- Power type: Steam
- Designer: William Dean
- Builder: GWR Swindon Works
- Order number: Lots 90, 93
- Serial number: 1341–1350, 1381–1390
- Build date: 1892–93
- Total produced: 20
- Configuration:: ​
- • Whyte: 2-4-0
- Gauge: 4 ft 8+1⁄2 in (1,435 mm) standard gauge
- Driver dia.: 6 ft 7 in (2.01 m)
- Fuel type: Coal
- Cylinders: Two, inside
- Cylinder size: 17+1⁄2 in × 24 in (444 mm × 610 mm)
- Operators: Great Western Railway
- Numbers: 3232–3251
- Withdrawn: 1918, 1923, 1925–1930
- Disposition: All scrapped

= GWR 3232 Class =

Class of British steam locomotives

The 3232 Class were 20 locomotives designed by William Dean and built at Swindon Works for the Great Western Railway in 1892–93, were the GWR's last completely new 2-4-0 design.
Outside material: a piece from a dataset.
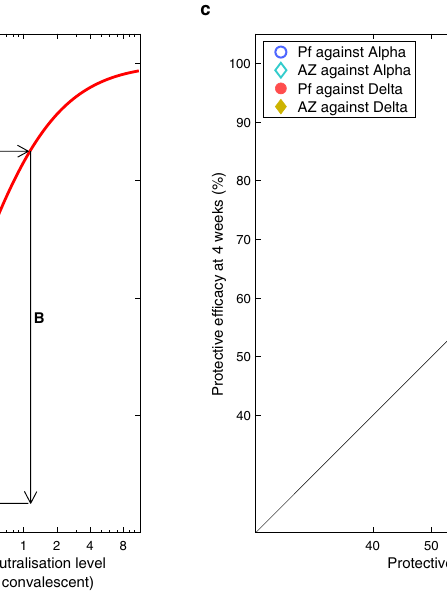
reduced accordingto thevaluesobtainedbytheCom-COVstudy 18 ;(stepsD-E)the reduced neutralisationlevelis translatedto areduced ef fi cacyfor the shorterdose interval. c The consequences of this process for the AstraZeneca (AZ) and P fi zer (PF)vaccinesagainst the Alpha and Delta variants, and hencethe modi fi ed vaccine ef fi cacy estimates for model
Their number series was 3232–3251.

==Design==
They resembled Dean's own 2201 Class and thus also Armstrong's 806 Class, though they had larger cylinders and a shorter wheelbase. All received Belpaire boilers in the course of the normal varied reboilerings.

Table of orders and numbers
| Year | Quantity | Lot No. | Works No. | Locomotive Numbers | Notes |
|---|---|---|---|---|---|
| 1892 | 10 | 90 | 1341–1350 | 3232–3241 |  |
| 1893 | 10 | 93 | 1381–1390 | 3242–3251 |  |

==Use==
At the start of their careers these engines replaced their sister 2201s on Swindon-Weymouth trains, on South Wales expresses, and on fast North-to-West trains. Others were in the London and Reading areas, where others also moved when s displaced them from express working. A few went later to Machynlleth and Oswestry, where the last survivor was withdrawn in 1930.

One was withdrawn in 1918; one in 1923; and the rest between 1925 and 1930.